In pysster, arbitrary alphabets may be defined in order to define any attribute of your sequence. In our case, all of our sequences follow the same pattern:

`Framework 1, CDR1, Framework 2, CDR2, Framework3, CDR3, Framework 4.`


Therefore, our arbitrarily defined alphabet will define these areas of each sequence as such. To indacte them, we will use the alphabet:

`A,1,B,2,C,3,D`

where letters indicate frameworks and numbers indicate CDR regions

In [53]:
print(full_mAbs.iloc[1].L1)

TGTSSDVGGYKYVS


In [74]:
start = full_mAbs.iloc[1].Light.find(full_mAbs.iloc[1].L1)
end = start + len(full_mAbs.iloc[1].L1)
print(start,end)

22 36


In [75]:
print(len(full_mAbs.iloc[1].L1))

14


In [89]:
def annotate(fasta_in,fasta_out):
    i = 0
    with open(fasta_in,'r') as input:
        with open(fasta_out,"w") as output:
            for line in input:

                output_line = line
                annotation = ''

                # Only perform annotation if we are actually looking at the data file
                if 'sequence' not in line:
                    start_cdr1 = full_mAbs.iloc[i].Light.find(full_mAbs.iloc[i].L1)
                    end_cdr1 = start_cdr1 + len(full_mAbs.iloc[i].L1)
                    start_cdr2 = full_mAbs.iloc[i].Light.find(full_mAbs.iloc[i].L2)
                    end_cdr2 = start_cdr2 + len(full_mAbs.iloc[i].L2)
                    start_cdr3 = full_mAbs.iloc[i].Light.find(full_mAbs.iloc[i].L3)
                    end_cdr3 = start_cdr3 + len(full_mAbs.iloc[i].L3)                

                    # Framework 1:
                    f1 = (start_cdr1) * 'a'
                    cdr1 = (end_cdr1 - start_cdr1) * '1'
                    f2 = (start_cdr2 - end_cdr1) * 'b'
                    cdr2 = (end_cdr2 - start_cdr2) * '2'
                    f3 = (start_cdr3- end_cdr2) * 'c'
                    cdr3 = (end_cdr3 - start_cdr3) * '3'
                    f4 = (len(full_mAbs.iloc[i].Light) - end_cdr3) * 'd'

                    annotation = f1 + cdr1 + f2 + cdr2 + f3 + cdr3 + f4 + '\n'
                    output_line += annotation

                    # Only increment when we're actually looking at a sequence:
                    i += 1

                output.write(output_line)


In [90]:
annotate('./pysster-data/humans.fasta','pysster-data/annotated-humans.fasta')
annotate('./pysster-data/mice.fasta','pysster-data/annotated-mice.fasta')
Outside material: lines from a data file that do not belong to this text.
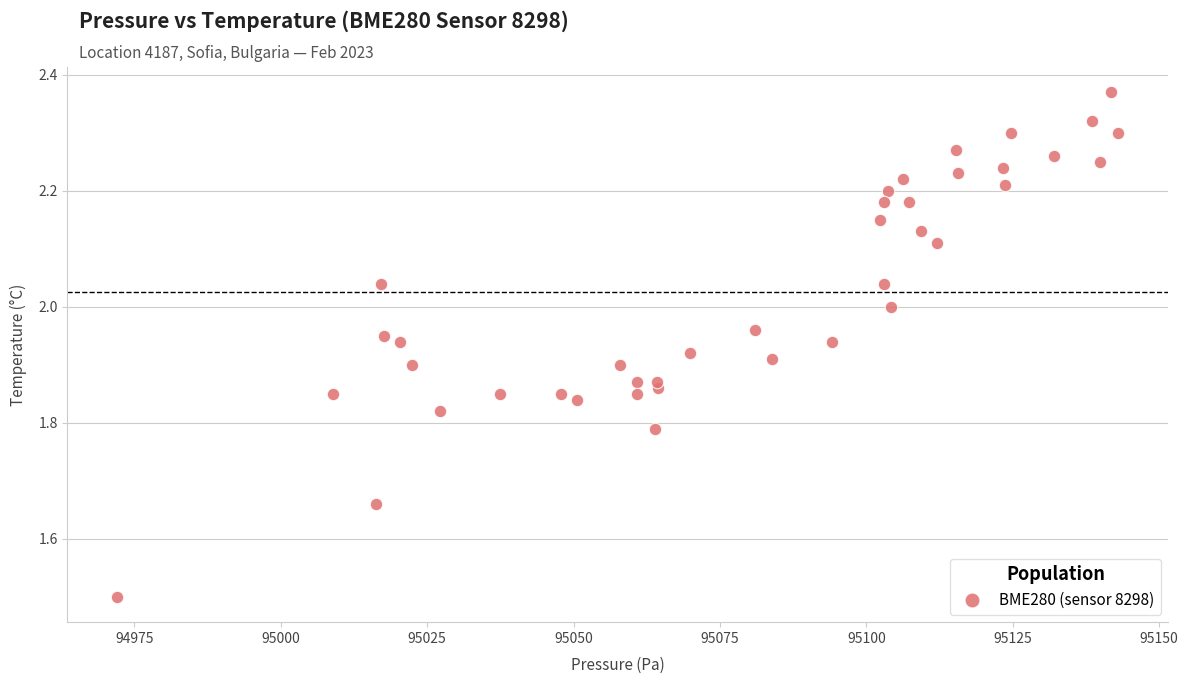

What Y value in the scatter plot is closest to 1?

1.5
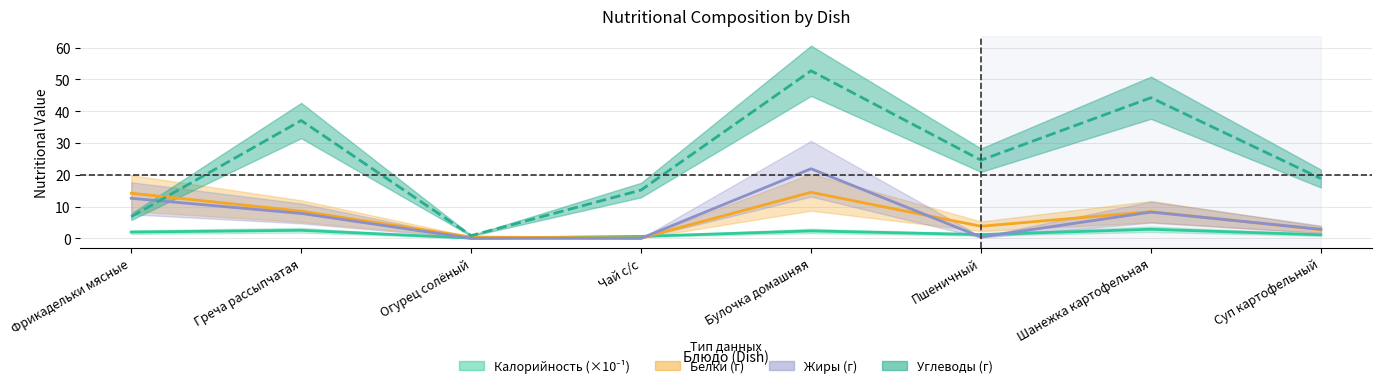

In Жиры, how many points are higher than both neighbors (excluding endpoints)?

2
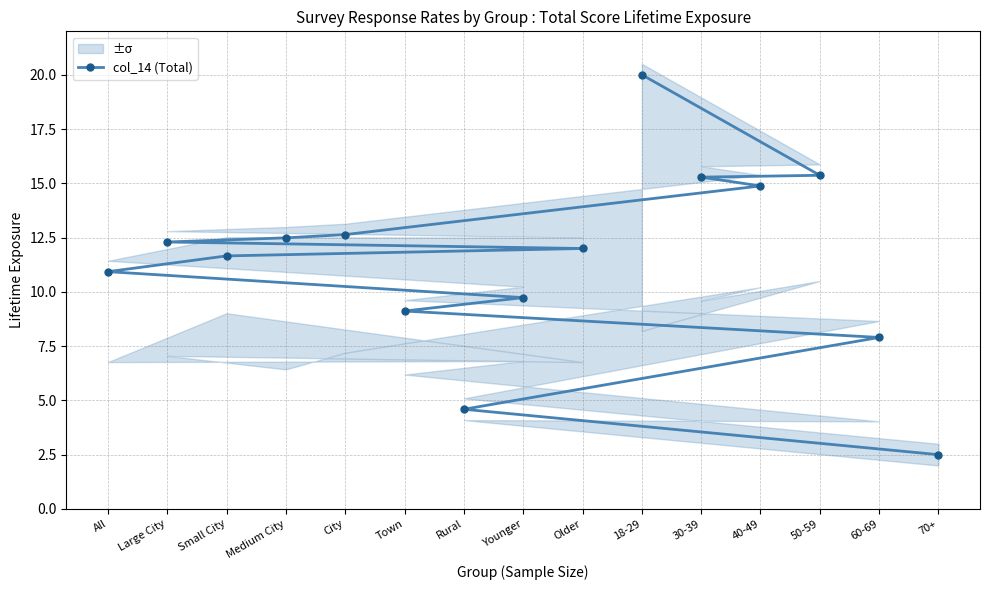

What is the difference between the maximum and minimum values?

17.5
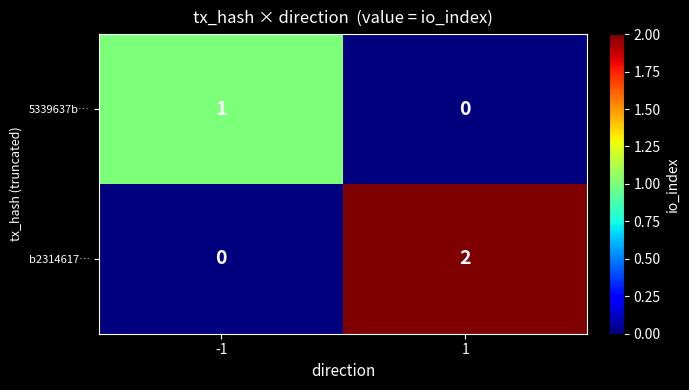

True or false: b2314617… has a value of 3 at 1.

False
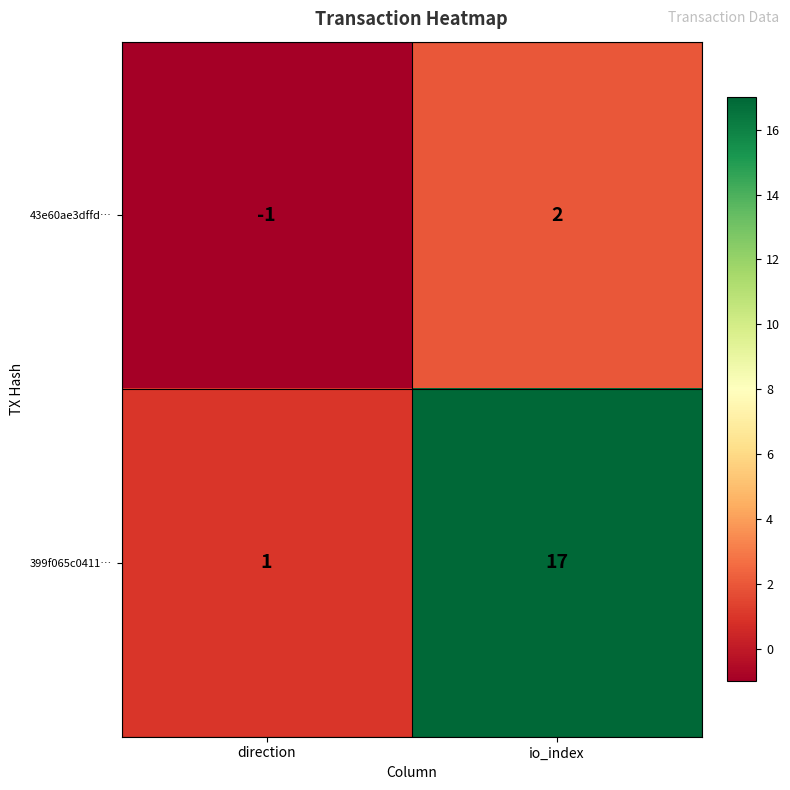

Which category has the lowest value in the 43e60ae3dffd… series?

direction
# Visualize the output of our annotation
with open('./pysster-data/annotated-humans.fasta',"r") as input:
    input.readline()
    print(input.readline())
    print(input.readline())


EIVLTQSPGTLSLSPGERATLSCRASQSVSSSYLAWYQQKPGQAPRLLIYGASSRATGIPDRFSGSGSGTDFTLTISRLEPADFAVYYCQQYGSSPSITFGQGTRLEIKR

aaaaaaaaaaaaaaaaaaaaaaa111111111111bbbbbbbbbbbbbbb2222222cccccccccccccccccccccccccccccccc3333333333ddddddddddd



In [92]:
import os
from time import time
from IPython.display import Image
from pysster.Data import Data
from pysster.Grid_Search import Grid_Search
from pysster import utils

Using TensorFlow backend.


In [94]:
data = Data(["pysster-data/annotated-humans.fasta", "./pysster-data/annotated-mice.fasta"], ("ILVFMCAGPTSYWQNHEDKR", "a1b2c3d"))


RuntimeError: All sequences must have the same length.